# do cherries eat hair algae?



## baboo_jenge (Apr 6, 2007)

Just out of curiosity, does almighty-algae-eater cherries eat also hair algae?
my tank is infested with it. 

If anyone knows, please let me know.


----------



## eklikewhoa (Jul 24, 2006)

I believe so....not too sure but I do know that the tank housing my cherries has no algae.


----------



## Homer_Simpson (Apr 2, 2007)

IME, cherries and even amano shrimp did not eat hair algae. Hair algae took my 2.5 gallon by storm and the cherry and amono did nothing to stop or even minimize the takeover. You may want to look at Nerite snails(which are known to eat this type of algae but litter the aquarium with unhatched eggs), Florida Flagfish, Mollies and Rosy Barbs. However, some people claim that Mollies and Rosy Barbs will devour plants once they are done with the string algae.

This is a interesting link of a forum listing peoples' experiences with different types of algae eaters. You don't need to be a member to view the thread.

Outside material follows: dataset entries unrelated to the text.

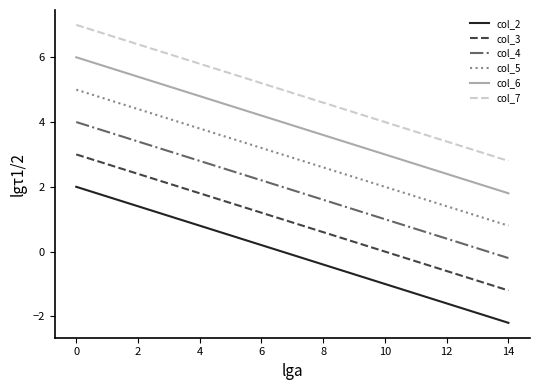

True or false: col_7 has more than 2 points higher than both neighbors.

False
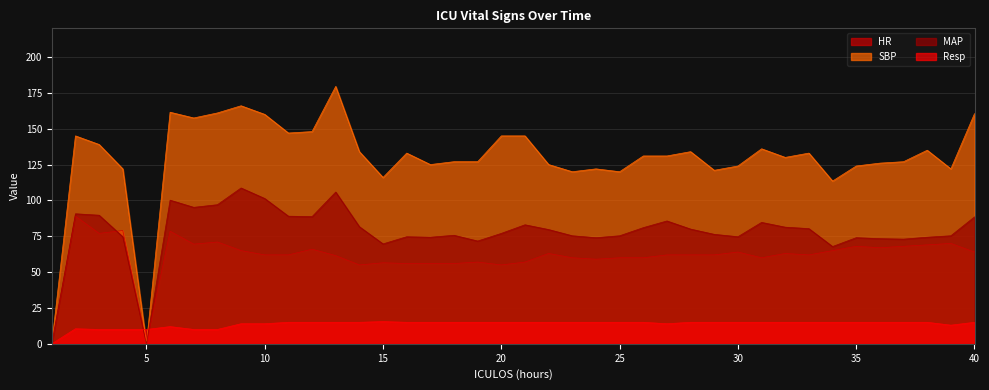

Reading right to left, extract all data points from this chart.

HR: 40=64.0	39=70.0	38=69.0	37=68.0	36=67.0	35=68.0	34=65.0	33=62.0	32=63.0	31=60.0	30=64.0	29=62.0	28=62.0	27=62.0	26=60.0	25=60.0	24=59.0	23=60.0	22=63.0	21=57.0	20=55.0	19=57.0	18=56.0	17=56.0	16=56.0	15=56.5	14=55.0	13=61.5	12=66.0	11=62.0	10=62.0	9=65.0	8=71.0	7=69.5	6=78.5	5=0.0	4=79.0	3=77.0	2=89.0	1=0.0
SBP: 40=160.5	39=122.0	38=135.0	37=127.0	36=126.0	35=124.0	34=113.5	33=133.0	32=130.0	31=136.0	30=124.0	29=121.0	28=134.0	27=131.0	26=131.0	25=120.0	24=122.0	23=120.0	22=125.0	21=145.0	20=145.0	19=127.0	18=127.0	17=125.0	16=133.0	15=116.0	14=134.0	13=179.5	12=148.0	11=147.0	10=160.0	9=166.0	8=161.0	7=157.5	6=161.5	5=0.0	4=122.0	3=139.0	2=145.0	1=0.0
MAP: 40=88.5	39=75.3	38=74.3	37=73.0	36=73.3	35=74.0	34=67.8	33=80.3	32=81.3	31=84.7	30=74.7	29=76.3	28=80.0	27=85.7	26=81.0	25=75.3	24=74.0	23=75.3	22=79.7	21=83.0	20=77.0	19=71.7	18=75.7	17=74.3	16=74.7	15=69.7	14=81.7	13=105.8	12=88.7	11=89.0	10=101.3	9=108.7	8=97.0	7=95.2	6=100.2	5=0.0	4=74.7	3=89.7	2=90.7	1=0.0
Resp: 40=15.0	39=13.0	38=15.0	37=15.0	36=15.0	35=15.0	34=15.0	33=15.0	32=15.0	31=15.0	30=15.0	29=15.0	28=15.0	27=14.0	26=15.0	25=15.0	24=15.0	23=15.0	22=15.0	21=15.0	20=15.0	19=15.0	18=15.0	17=15.0	16=15.0	15=15.5	14=15.0	13=15.0	12=15.0	11=15.0	10=14.0	9=14.0	8=10.0	7=10.0	6=12.0	5=10.0	4=10.0	3=10.0	2=10.5	1=0.0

Scroll down once you access the page, as the thread starts further down.
http://www.aquariacentral.com/forums/showthread.php?t=16892


----------



## mistergreen (Mar 3, 2007)

the shrimps do eat algae but you shouldn't count on them for cleaning your tank..


----------



## Squawkbert (Jan 3, 2007)

As far as I can tell, no.


----------



## klintman (Mar 22, 2007)

my amano shrimp eat hair algae for sure. the 4 or 5 i have in the 20gal long do not consume nearly enough to knock it out though. i stopped dosing ferts aside from potassium and excel, but it is still out of control. a 2 day blackout wiped out 85% of it or so. stuff came back big time. i will give it 3 days next time.

a school of underfed rosy barbs will devastate hair algae (also young roots growing in the water column, wisteria, ludwigia, hygro ..et-cetera). the only plants that have survived in my barb community are java ferns and crypts.

i was contemplating putting the rosy brigade in the 20 to have a go at the hair algae, but a circumstance arose. a danio in there developed a bent spine(fish TB???). needless to say nothing else is going in there for a while.


----------



## Six (May 29, 2006)

mine keep it from growing but dont make a dent in a serious problem.

GL


----------